#### [Exercise brief]
Every line from the one containing "thumb tip: (219, 330)" to the one containing "ring tip: (158, 149)" in the records below, both included, must be set down exactly, and no other line.

#### [Available data]
^^^^^^^^^^^^^^^^

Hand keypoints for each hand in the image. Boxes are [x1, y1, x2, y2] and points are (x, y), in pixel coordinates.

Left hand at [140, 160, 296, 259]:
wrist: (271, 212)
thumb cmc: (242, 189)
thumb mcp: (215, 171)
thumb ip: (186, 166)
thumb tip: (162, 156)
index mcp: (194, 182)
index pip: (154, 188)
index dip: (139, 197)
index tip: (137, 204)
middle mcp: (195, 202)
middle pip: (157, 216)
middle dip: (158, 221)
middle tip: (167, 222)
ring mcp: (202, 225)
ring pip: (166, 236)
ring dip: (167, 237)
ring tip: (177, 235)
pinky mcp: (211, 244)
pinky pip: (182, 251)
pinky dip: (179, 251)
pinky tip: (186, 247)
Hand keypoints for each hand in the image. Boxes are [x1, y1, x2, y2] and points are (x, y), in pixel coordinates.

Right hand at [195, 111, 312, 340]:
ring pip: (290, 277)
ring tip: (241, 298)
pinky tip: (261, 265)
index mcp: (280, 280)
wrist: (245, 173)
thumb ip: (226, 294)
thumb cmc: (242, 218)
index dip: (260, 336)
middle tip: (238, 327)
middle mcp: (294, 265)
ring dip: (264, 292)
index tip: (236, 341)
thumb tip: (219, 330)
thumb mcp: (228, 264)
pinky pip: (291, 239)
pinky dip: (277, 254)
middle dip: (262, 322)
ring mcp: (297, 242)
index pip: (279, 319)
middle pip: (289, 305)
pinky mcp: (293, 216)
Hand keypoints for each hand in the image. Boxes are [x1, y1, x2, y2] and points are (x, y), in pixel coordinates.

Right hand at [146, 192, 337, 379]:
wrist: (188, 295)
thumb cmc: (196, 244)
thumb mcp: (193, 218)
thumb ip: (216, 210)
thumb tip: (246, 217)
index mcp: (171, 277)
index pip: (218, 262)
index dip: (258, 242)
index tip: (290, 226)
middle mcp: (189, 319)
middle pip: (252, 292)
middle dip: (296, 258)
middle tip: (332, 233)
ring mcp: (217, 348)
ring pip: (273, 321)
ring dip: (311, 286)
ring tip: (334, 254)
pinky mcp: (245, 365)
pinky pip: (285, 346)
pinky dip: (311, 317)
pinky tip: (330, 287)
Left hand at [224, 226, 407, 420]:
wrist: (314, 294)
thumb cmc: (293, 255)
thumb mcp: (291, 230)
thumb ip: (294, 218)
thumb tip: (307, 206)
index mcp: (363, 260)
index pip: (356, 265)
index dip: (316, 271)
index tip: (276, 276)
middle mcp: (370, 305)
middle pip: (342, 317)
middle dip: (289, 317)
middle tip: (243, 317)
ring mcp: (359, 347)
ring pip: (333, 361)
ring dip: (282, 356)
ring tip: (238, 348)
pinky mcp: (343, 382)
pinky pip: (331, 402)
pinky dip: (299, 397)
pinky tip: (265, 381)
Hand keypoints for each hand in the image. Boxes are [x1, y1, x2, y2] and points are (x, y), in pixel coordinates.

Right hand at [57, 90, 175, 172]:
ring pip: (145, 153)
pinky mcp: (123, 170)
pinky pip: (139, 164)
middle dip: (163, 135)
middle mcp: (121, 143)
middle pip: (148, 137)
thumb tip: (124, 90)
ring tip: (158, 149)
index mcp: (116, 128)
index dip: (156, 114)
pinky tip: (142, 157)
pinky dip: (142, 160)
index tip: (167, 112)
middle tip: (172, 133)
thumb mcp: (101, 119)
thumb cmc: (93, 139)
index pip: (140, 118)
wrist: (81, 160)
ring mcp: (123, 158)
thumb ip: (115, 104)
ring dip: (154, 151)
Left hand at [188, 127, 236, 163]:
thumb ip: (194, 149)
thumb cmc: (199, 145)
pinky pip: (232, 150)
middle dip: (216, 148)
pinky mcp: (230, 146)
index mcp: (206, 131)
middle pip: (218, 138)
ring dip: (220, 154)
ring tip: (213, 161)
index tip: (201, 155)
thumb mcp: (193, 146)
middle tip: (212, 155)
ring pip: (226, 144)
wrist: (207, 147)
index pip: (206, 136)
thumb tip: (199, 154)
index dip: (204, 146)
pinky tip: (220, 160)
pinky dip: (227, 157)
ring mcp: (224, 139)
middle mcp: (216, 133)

^^^^^^^^^^^^^^^^

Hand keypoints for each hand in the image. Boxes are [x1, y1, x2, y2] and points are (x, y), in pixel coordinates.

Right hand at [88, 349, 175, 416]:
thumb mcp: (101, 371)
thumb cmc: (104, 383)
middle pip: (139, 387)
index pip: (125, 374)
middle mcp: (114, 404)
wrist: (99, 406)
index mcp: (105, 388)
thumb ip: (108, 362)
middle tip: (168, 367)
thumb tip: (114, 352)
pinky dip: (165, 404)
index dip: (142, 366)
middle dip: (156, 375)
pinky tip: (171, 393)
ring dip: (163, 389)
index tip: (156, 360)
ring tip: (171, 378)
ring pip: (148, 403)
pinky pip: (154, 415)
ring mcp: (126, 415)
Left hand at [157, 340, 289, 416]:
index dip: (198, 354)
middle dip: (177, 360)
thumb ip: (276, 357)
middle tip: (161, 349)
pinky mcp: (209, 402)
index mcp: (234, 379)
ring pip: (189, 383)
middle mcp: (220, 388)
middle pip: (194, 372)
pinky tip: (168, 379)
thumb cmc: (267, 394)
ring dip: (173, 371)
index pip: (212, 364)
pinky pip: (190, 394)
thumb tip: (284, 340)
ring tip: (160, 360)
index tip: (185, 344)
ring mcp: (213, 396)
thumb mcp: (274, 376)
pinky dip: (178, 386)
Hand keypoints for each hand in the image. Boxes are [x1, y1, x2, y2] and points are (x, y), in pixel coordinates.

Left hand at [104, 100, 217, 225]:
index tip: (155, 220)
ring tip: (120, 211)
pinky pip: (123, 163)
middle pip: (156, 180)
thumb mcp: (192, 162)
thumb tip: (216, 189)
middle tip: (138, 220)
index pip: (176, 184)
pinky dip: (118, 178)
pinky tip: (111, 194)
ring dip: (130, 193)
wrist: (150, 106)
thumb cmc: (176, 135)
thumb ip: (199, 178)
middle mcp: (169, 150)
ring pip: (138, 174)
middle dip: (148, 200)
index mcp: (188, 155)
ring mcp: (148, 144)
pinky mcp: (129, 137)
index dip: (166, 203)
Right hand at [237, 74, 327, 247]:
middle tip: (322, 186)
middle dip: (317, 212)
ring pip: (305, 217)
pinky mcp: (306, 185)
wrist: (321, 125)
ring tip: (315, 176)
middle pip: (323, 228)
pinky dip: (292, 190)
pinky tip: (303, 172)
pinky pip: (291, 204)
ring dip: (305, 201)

^^^^^^^^^^^^^^^^

#### [Your solution]
thumb tip: (219, 330)
thumb mcp: (228, 264)
pinky pip: (291, 239)
pinky dip: (277, 254)
middle dip: (262, 322)
ring mcp: (297, 242)
index pip: (279, 319)
middle pip: (289, 305)
pinky mcp: (293, 216)
Hand keypoints for each hand in the image. Boxes are [x1, y1, x2, y2] and points are (x, y), in pixel coordinates.

Right hand at [146, 192, 337, 379]:
wrist: (188, 295)
thumb cmc: (196, 244)
thumb mcp: (193, 218)
thumb ip: (216, 210)
thumb tip: (246, 217)
index mcp: (171, 277)
index pip: (218, 262)
index dip: (258, 242)
index tip: (290, 226)
middle mcp: (189, 319)
middle pip: (252, 292)
middle dip: (296, 258)
middle tip: (332, 233)
ring mcp: (217, 348)
ring pip: (273, 321)
ring dip: (311, 286)
ring tip: (334, 254)
pinky mcp: (245, 365)
pinky pip: (285, 346)
pinky dip: (311, 317)
pinky tip: (330, 287)
Left hand at [224, 226, 407, 420]:
wrist: (314, 294)
thumb cmc: (293, 255)
thumb mcp: (291, 230)
thumb ip: (294, 218)
thumb tip: (307, 206)
index mcp: (363, 260)
index pip: (356, 265)
index dip: (316, 271)
index tip: (276, 276)
middle mcp: (370, 305)
middle pip: (342, 317)
middle dip: (289, 317)
middle tip: (243, 317)
ring mcp: (359, 347)
ring pip: (333, 361)
ring dip: (282, 356)
ring tip: (238, 348)
pinky mcp: (343, 382)
pinky pip: (331, 402)
pinky dip: (299, 397)
pinky tip: (265, 381)
Hand keypoints for each hand in the image. Boxes are [x1, y1, x2, y2] and points are (x, y), in pixel coordinates.

Right hand at [57, 90, 175, 172]:
ring pip: (145, 153)
pinky mcp: (123, 170)
pinky pip: (139, 164)
middle dip: (163, 135)
middle mcp: (121, 143)
middle pip: (148, 137)
thumb tip: (124, 90)
ring tip: (158, 149)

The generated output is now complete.